Чудурукпаю и тем, кто играл вместе с ним, это, понятно, не нравилось. Они начали сердиться, грубить. Дело чуть не до драки дошло. А Чудурукпай старался не столько овладеть белой палочкой, сколько улучить момент, когда ак-ыяш окажется у Анай-Кары, и ринуться к ней. При этом он всякий раз натыкался на Буяна, и лишь случайно парни не разодрались. К этому шло, но тут подъехал изрядно выпивший Мангыр чейзен, слез с коня и тоже включился в игру. Правда, он лишь закидывал ак-ыяш, а сам не бегал и за девчонками, по своему обыкновению, не гонялся. Чудурукпай, вспомнив угрозы отца, притих, ожидая от него какой-нибудь выходки. Чейзен, однако, вскоре взобрался в седло.
Отъезжая, он хрипло рассмеялся и, едва ворочая языком, громко сказал:
— Думаете, я постарел? Как бы не так! Я еще ого-го!..
То ли устали все после камлания, то ли появление чейзена испортило настроение,— играть бросили.
Буян и Анай-Кара пошли в ее юрту. Хурбе уехал к сестре в Хендерге, и девушка боялась оставаться одна.
— Когда отца нет, я к твоей матери ухожу,— призналась она, постелила Буяну на полу, а сама легла на кровать.
Сон не шел к Буяну, но он старался лежать тихо, не выдавая себя, чтобы не мешать Анай-Каре. Ему и в голову не приходило, что девушка тоже не спит, тоже боится шевельнуться и слушает лишь, как громко стучит ее сердце.
Скрипнула дверь. Кто-то вошел, чиркнул спичкой.
Чудурукпай!
Буян вскочил.
— Ты что, ак-ыяш здесь ищешь?
Чудурукпай задул спичку и выскочил на улицу. Тотчас послышался топот копыт.
Часу не прошло, как снова отворилась дверь. На этот раз высветилось лицо шамана. У Буяна даже злость прошла. Вот тебе и человек от бога…
— Опять «медвежатничать» будете? — весело спросил он.
Элдепа как ветром сдудо.
Понял теперь, почему я ухожу ночевать к твоей матери.— Подала наконец голос Анай-Кара.
– Завтра поговорю с Севээн-Орусом и сразу заберу тебя.
— С тобой я ничего не побоюсь.
Чуть свет он отправился в Усть-Барык.

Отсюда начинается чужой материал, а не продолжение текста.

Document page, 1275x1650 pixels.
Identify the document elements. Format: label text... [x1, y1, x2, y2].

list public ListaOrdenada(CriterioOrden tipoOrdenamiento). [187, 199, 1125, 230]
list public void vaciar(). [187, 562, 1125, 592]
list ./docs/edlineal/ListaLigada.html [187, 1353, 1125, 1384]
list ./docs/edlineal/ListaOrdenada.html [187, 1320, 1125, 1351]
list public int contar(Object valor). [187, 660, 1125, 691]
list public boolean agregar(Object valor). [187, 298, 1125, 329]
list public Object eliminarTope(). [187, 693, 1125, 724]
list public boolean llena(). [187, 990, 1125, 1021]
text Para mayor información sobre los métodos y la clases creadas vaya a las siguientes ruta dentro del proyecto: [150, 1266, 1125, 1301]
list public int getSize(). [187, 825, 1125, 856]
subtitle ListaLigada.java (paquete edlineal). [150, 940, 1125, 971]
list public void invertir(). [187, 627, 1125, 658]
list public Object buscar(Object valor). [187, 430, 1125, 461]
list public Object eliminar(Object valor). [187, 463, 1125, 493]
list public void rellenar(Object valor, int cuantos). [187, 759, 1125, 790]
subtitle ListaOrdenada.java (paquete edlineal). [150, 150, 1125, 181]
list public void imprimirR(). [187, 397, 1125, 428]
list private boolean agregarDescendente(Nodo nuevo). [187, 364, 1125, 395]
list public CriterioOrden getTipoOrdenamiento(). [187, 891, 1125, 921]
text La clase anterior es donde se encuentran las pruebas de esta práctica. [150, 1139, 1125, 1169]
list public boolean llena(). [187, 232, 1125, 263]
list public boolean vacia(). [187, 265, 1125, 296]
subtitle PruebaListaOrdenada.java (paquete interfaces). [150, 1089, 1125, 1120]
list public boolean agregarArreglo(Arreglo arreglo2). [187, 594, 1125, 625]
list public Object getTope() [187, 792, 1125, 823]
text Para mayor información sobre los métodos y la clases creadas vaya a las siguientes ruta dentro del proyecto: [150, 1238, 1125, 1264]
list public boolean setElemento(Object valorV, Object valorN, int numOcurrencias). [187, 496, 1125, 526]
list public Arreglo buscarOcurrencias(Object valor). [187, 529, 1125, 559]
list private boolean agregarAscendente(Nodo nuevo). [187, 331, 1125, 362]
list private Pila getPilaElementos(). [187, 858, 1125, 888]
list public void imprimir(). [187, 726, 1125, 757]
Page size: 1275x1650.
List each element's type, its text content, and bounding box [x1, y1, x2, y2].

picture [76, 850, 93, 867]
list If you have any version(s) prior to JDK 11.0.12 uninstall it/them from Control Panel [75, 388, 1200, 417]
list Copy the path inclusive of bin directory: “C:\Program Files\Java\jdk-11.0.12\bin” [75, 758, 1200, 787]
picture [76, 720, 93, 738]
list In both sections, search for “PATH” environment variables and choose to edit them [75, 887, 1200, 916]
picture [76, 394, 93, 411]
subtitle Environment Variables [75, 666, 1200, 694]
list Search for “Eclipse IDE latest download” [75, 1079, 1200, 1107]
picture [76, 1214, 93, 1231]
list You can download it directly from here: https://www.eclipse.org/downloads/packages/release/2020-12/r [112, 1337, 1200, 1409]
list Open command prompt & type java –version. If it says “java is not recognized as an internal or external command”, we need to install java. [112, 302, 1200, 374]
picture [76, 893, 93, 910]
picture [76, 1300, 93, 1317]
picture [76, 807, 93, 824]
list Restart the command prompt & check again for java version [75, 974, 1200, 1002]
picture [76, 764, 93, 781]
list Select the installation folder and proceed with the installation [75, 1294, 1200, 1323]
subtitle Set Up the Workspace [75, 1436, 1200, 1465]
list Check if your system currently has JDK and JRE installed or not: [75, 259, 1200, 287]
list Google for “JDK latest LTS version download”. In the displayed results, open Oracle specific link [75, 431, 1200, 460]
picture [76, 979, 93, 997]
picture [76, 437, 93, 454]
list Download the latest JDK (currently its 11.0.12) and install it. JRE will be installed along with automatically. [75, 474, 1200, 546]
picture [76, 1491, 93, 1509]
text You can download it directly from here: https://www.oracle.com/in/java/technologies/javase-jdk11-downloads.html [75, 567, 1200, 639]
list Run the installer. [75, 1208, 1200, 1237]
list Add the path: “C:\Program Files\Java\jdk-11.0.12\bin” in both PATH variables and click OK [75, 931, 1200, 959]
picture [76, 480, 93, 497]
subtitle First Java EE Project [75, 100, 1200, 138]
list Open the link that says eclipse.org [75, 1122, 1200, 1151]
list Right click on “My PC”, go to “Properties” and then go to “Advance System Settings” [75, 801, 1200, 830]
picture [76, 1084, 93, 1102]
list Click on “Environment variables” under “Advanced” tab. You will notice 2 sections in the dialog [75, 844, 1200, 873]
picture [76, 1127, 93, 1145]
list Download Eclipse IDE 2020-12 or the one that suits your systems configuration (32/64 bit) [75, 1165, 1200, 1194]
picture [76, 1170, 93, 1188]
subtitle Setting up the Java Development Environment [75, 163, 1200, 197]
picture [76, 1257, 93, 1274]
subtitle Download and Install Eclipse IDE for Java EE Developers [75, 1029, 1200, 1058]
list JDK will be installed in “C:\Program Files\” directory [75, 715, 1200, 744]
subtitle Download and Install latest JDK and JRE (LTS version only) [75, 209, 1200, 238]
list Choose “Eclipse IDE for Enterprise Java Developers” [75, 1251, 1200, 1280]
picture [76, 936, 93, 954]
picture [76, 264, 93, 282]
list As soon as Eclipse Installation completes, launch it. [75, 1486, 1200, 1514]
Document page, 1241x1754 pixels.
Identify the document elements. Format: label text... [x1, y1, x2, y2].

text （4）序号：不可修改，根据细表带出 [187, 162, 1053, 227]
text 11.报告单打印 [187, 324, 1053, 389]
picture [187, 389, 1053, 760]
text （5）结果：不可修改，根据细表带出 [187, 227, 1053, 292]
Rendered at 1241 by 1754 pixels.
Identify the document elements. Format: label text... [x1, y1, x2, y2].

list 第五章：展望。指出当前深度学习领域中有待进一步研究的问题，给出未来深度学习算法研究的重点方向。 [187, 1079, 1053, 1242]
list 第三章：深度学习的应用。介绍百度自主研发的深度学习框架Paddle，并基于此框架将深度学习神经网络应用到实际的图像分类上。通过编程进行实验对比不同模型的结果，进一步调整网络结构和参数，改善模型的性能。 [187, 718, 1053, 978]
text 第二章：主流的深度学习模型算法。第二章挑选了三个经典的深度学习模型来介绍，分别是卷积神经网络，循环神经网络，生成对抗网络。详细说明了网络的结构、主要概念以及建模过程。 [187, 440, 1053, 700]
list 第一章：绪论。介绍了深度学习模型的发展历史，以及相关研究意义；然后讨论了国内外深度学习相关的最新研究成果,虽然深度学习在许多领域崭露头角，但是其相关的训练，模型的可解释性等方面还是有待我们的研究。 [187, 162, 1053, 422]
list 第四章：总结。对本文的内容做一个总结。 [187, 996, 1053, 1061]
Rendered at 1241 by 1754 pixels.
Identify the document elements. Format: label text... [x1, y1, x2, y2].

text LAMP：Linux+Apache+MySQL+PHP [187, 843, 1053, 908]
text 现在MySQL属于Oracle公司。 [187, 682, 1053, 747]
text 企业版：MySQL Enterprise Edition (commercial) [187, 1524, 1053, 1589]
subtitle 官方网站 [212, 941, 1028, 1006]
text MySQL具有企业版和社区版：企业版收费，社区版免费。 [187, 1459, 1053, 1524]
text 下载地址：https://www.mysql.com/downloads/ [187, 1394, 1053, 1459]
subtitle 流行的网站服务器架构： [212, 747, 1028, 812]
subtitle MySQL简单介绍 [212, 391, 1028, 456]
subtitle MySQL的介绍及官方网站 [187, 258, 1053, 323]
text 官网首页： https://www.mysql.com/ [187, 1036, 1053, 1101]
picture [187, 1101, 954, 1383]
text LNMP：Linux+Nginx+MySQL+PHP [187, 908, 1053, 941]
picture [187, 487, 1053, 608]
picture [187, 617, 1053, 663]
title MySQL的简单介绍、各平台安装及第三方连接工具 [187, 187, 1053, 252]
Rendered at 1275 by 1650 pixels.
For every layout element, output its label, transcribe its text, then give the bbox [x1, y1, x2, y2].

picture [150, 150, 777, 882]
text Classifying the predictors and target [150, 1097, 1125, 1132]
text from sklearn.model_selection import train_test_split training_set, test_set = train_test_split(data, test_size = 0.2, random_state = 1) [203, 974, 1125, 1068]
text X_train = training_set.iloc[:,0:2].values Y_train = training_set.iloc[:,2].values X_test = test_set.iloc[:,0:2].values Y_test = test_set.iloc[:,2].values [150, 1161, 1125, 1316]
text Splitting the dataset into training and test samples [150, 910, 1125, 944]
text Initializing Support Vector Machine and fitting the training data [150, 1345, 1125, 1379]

На двери избушки висел замок. Буян кинулся к Семену Лукичу.
— Ага, явился, бродяга,— процедил сквозь зубы Домогацких.— Ты мне больше не нужен.
— Я жениться хочу, Севээн Лукич.
— Жениться, говоришь? Этого еще не хватало. Детей наплодишь, совсем о работе забудешь. Мне лишние рты не нужны. Я, парень, половину батраков поувольнял. Это зимой у меня делать нечего. Если пожелаешь, приходи весной. Тогда посмотрим, поговорим.
— Севээн Лукич!..
— Не о чем больше толковать. Забирай манатки и убирайся.
Сунулся Буян к другим батракам. Действительно, Домогацких многих рассчитал.
Добра Буян не нажил. Собрал немудрящие пожитки свои и — домой. Шел и размышлял: богатый, он и есть богатый, хоть тувинец, хоть русский — одно и то же.